Mako Polo. Photo Courtesy: M.Randazzo

Zoli Danko, coach, Mako Polo 14U. Lost 10-7 to Rose Bowl; Beat Modesto/Stanislaus 9-3.

– First time at JOs—and you had to fight to get your team here.

This team deserved it. Even though we didn’t qualify initially, they definitely deserved to be here.

We had to try all channels, but we also got lucky. I think USA Water Polo recognized that if a team from New York City wants to be part of it then they should open the gates for us. Thankfully it happened.

– Lost to Rose Bowl but played a competitive match to open the tournament.

I obviously didn’t know what to expect—and the game was beyond my expectations. I’m really proud of the boys because it was the first time many of them played outdoors and in the sun. Those are contributing factors; one side of the field doesn’t even see the sun sometimes.

Photo Courtesy: Catharyn Hayne

California [players] grew up with this; they know how to deal with the reflections; our boys, practicing in shallow/deep pools in the basement, they haven’t experienced this.

It took us a good half a game to adjust but I’m proud of them.

Andre Weiglein, coach with Diablo Alliance 18U team in the Classic Division. They beat Navy 6-5; lost to Northwood 17-5; beat West Suburban 12-4.

– Comments about the win over Navy.

Very good win against a Navy team. Our boys fought all the way. It’s important in tournaments like this that when your players believe they can do it, and they did it today. So, I’m very proud of them.

– How long coaching polo

Coaching about eight or nine years.

Max Schlegel, coach, Navy Aquatics 18U in the Classic Division. Lost to Diablo Alliance 6-5; beat CFWPC 14-5; beat SFWPC 14-9.

– Tough loss in the first round of the JOs.

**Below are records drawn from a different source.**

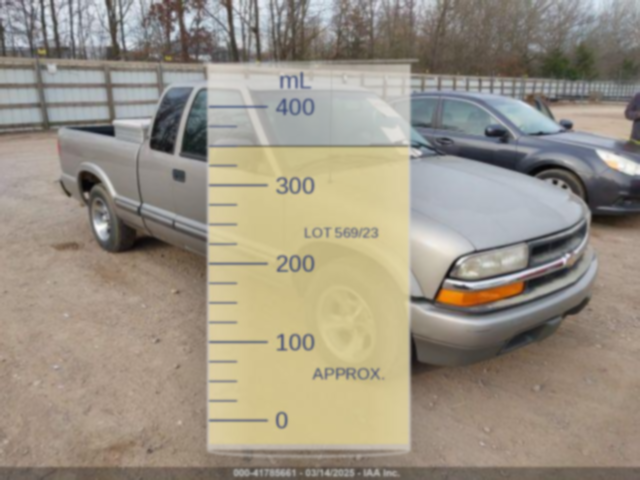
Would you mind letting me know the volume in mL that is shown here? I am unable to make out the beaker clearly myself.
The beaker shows 350 mL
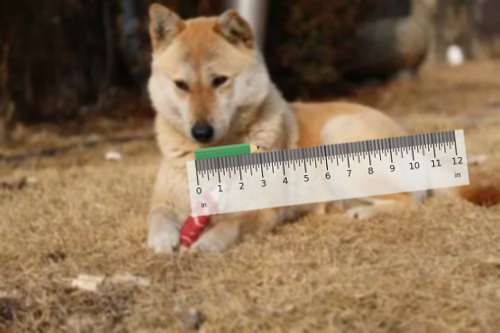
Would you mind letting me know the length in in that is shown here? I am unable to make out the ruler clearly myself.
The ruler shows 3 in
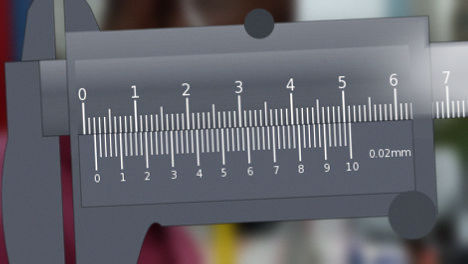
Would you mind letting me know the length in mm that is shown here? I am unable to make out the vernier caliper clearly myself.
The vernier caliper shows 2.0 mm
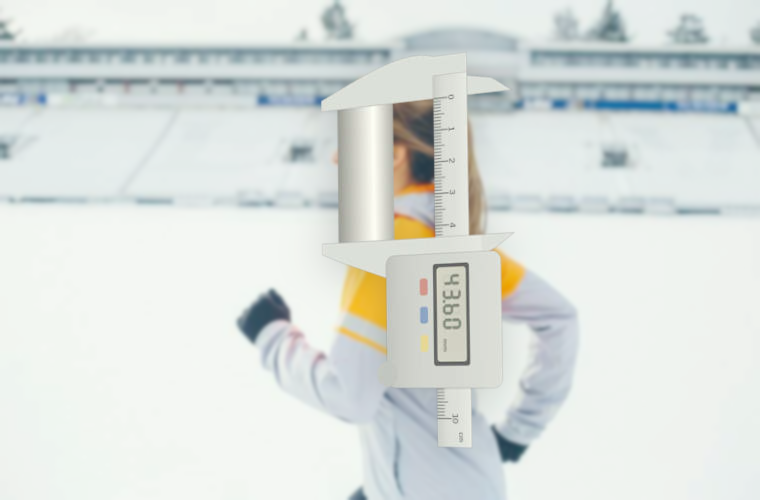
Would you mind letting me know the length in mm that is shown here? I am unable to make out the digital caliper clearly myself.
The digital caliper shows 43.60 mm
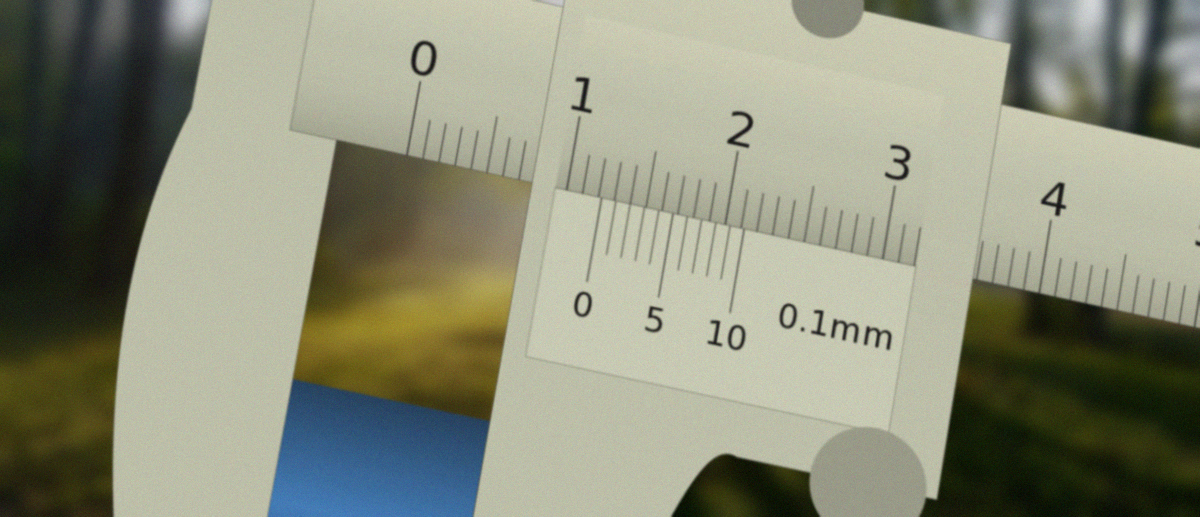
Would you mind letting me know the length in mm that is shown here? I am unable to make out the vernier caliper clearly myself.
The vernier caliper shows 12.2 mm
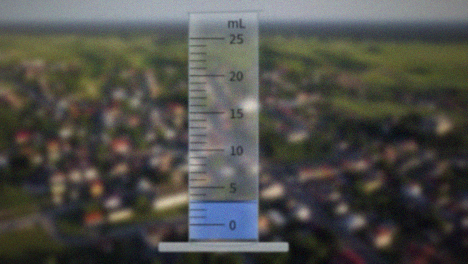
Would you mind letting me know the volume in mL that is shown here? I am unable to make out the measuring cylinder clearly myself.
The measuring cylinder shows 3 mL
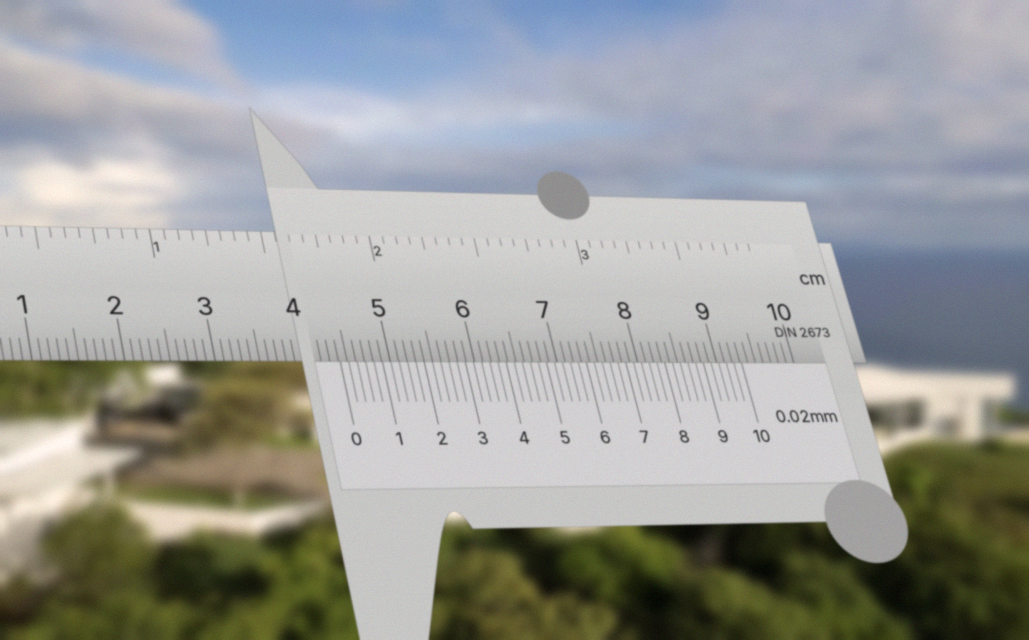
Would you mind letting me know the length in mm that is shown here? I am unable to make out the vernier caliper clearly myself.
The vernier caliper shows 44.2 mm
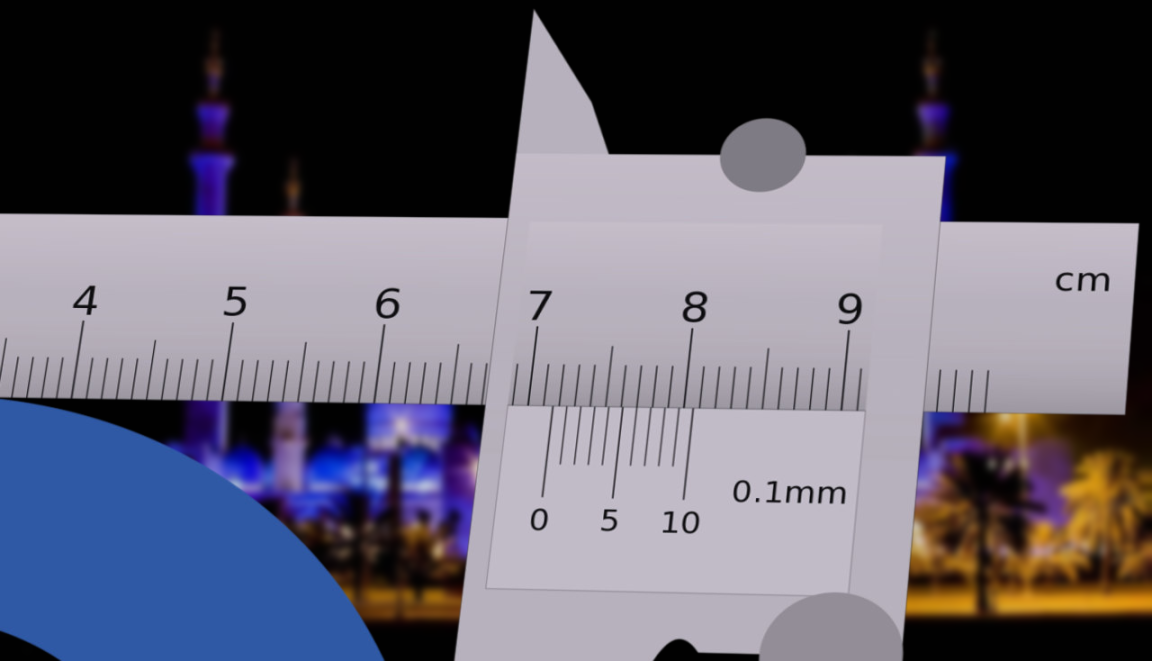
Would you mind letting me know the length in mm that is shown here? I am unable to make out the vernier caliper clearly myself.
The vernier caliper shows 71.6 mm
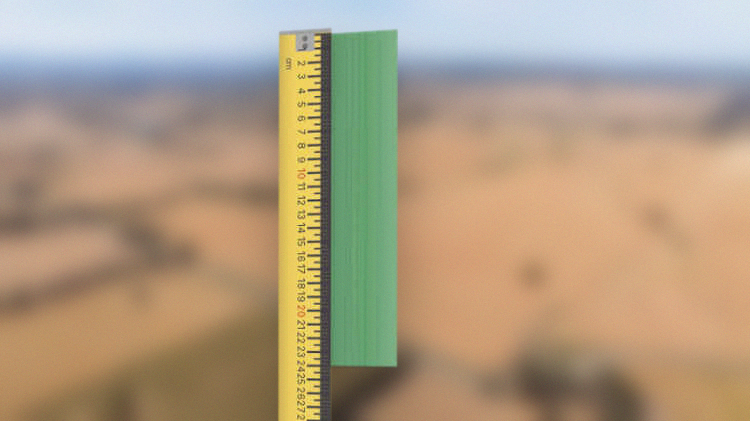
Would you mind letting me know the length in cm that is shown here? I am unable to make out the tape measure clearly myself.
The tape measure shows 24 cm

Tough loss for sure. Thankfully the way it’s set up we have two more games today, so we can get back in the silver bracket.

Photo Courtesy: M. Randazzo

We played good offense and had good opportunities but we missed them. We didn’t score in the second half and you can’t win if you don’t score in a half of water polo.

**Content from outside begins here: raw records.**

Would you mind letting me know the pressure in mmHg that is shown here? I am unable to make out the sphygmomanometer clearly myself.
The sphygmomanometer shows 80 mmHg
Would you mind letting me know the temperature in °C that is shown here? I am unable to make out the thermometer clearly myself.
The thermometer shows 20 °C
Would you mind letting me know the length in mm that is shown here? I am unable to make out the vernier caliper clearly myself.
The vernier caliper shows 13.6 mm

– Is this a new experience for your players?

Three of the boys started playing water polo this year. So some of them haven’t been anywhere yet. A couple of guys have been out here before and they’ve played for a while.

Travel is a thing but I’m not using that as an excuse. We had that game and we let it go.

– What’s your experience with Junior Olympics?

I played with Navy AC and came out here when I was in high school. And, I played for LMU [Loyola Maryland] in Los Angeles. I’m also the assistant coach at John’s Hopkins [DIII water polo program in Baltimore, MD].

One of the Navy AC players—Jacob Whitaker—is coming to Hopkins next year.

Photo Courtesy: Catharyn Hayne

– Why does it make sense for Eastern clubs to fly all the way across the country and play against ferocious California clubs?

It’s an opportunity to play at a high level and they get showcased in front of college coaches; if you’re on the East Coast you’re not really seen by the guys out here. It’s a great learning tool for the younger guys to get better and bring all the skills they learned back here to their teammates [back East].